# Runco - 2.35:1 & Customer Service



## Phil M (Apr 19, 2006)

Runco have been pioneers in the HT business for years, and credited with germinating the terminology "Home Theater" when they modified CRT projectors for home use.
They have recently announced a new technology that projects a 2.35:1 display (great for Star Wars and LOTR). The process involves stretching the image vertically (allowing all the pixels on the DLP chip to be utilised) and sliding a high quality lens in place that widens the image to fit a 2.35:1 screen. A press demonstration at a recent launch generated a lot of excitement within HT press community

http://www.runco.com/cinewide.html

Runco are not a typical projector retailer, the majority of there sales are with the custom install business. By means of a CRT trade deal I finished up with a Runco 720p DLP projector with an offboard processor, it came within 90% of the performance of my Sony 8" CRT projector (a significant achievement) and over the last 2 years of seeing high end projectors in retailers demo rooms I have not found a display device as color accurate and having as deep black levels.
My projector is now over 18 months old, and I wanted to take advantage a software upgrade for the processor, the local manufacturers rep came over last Thursday afternoon to perform the upgrade.
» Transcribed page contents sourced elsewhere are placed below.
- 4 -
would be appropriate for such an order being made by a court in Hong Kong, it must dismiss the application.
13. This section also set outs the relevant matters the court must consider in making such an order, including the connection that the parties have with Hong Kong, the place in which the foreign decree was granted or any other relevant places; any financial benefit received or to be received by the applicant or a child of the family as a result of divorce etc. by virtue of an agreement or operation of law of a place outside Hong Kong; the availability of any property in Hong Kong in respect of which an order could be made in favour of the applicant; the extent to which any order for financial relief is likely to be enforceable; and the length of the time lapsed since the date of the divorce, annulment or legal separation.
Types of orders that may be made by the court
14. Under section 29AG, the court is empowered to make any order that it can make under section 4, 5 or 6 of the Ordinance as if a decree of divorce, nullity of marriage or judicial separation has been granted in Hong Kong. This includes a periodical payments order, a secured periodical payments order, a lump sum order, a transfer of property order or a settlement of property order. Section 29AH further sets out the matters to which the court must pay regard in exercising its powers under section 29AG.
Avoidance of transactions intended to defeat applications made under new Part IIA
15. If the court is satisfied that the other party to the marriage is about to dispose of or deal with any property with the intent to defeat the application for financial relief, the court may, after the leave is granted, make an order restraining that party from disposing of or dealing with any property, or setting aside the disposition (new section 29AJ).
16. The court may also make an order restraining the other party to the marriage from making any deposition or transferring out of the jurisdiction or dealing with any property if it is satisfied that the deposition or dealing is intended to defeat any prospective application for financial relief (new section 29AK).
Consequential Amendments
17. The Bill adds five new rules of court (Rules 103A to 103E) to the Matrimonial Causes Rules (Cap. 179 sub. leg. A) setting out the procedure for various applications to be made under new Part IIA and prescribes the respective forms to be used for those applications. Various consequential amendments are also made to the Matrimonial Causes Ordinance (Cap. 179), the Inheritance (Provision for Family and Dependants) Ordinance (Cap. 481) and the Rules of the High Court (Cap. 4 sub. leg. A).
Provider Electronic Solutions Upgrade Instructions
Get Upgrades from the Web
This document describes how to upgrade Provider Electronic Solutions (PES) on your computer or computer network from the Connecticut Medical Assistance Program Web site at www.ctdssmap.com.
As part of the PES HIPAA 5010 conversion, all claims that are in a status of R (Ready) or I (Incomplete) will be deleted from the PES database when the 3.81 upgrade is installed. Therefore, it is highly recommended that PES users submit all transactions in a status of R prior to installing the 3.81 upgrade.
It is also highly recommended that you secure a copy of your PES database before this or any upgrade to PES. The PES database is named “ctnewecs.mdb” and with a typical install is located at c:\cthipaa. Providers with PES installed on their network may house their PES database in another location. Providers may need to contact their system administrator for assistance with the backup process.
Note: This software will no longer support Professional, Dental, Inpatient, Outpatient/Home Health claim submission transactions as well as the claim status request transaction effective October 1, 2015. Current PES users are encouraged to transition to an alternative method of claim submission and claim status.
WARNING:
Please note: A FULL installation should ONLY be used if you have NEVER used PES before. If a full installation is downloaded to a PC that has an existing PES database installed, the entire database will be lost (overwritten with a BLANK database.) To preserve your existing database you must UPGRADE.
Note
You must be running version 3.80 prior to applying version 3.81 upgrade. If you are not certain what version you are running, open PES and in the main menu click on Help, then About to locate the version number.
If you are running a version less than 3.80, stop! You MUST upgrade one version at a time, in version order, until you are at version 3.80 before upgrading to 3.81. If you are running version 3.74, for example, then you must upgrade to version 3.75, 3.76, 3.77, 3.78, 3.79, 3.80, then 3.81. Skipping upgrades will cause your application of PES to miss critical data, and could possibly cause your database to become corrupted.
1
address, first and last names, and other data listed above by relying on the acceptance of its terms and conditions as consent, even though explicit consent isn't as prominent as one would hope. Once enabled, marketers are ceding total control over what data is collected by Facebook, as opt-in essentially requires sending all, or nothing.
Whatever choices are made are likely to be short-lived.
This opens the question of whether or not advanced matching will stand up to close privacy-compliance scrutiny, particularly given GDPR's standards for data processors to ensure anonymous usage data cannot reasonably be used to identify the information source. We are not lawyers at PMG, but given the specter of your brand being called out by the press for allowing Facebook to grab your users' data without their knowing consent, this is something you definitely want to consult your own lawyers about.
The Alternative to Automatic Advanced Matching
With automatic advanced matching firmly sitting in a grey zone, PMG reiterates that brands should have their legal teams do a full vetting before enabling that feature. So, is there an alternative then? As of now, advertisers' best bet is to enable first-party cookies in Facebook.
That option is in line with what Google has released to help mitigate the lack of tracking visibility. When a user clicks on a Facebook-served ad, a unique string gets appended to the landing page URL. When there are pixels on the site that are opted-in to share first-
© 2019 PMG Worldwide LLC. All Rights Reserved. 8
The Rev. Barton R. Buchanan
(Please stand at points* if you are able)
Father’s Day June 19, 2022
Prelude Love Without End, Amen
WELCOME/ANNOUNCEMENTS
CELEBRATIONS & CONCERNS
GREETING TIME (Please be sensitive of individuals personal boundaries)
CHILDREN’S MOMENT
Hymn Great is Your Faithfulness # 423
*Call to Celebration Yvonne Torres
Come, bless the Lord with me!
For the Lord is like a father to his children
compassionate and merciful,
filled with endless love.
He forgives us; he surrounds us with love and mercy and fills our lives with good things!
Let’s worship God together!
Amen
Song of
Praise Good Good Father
Unfortunately the processor did not accept the upgrade, and on Monday a new processor arrived with Fedex complete with upgraded software - what great service from both Runco and Jim McCandless at Marketing Analysts Inc :sn: 
Most forum members would not consider this option, but my projector is the only component in my system that has not been a victim of upgrade ittus - Runco are definitely on my list for a 2.35:1 1080p projector!


----------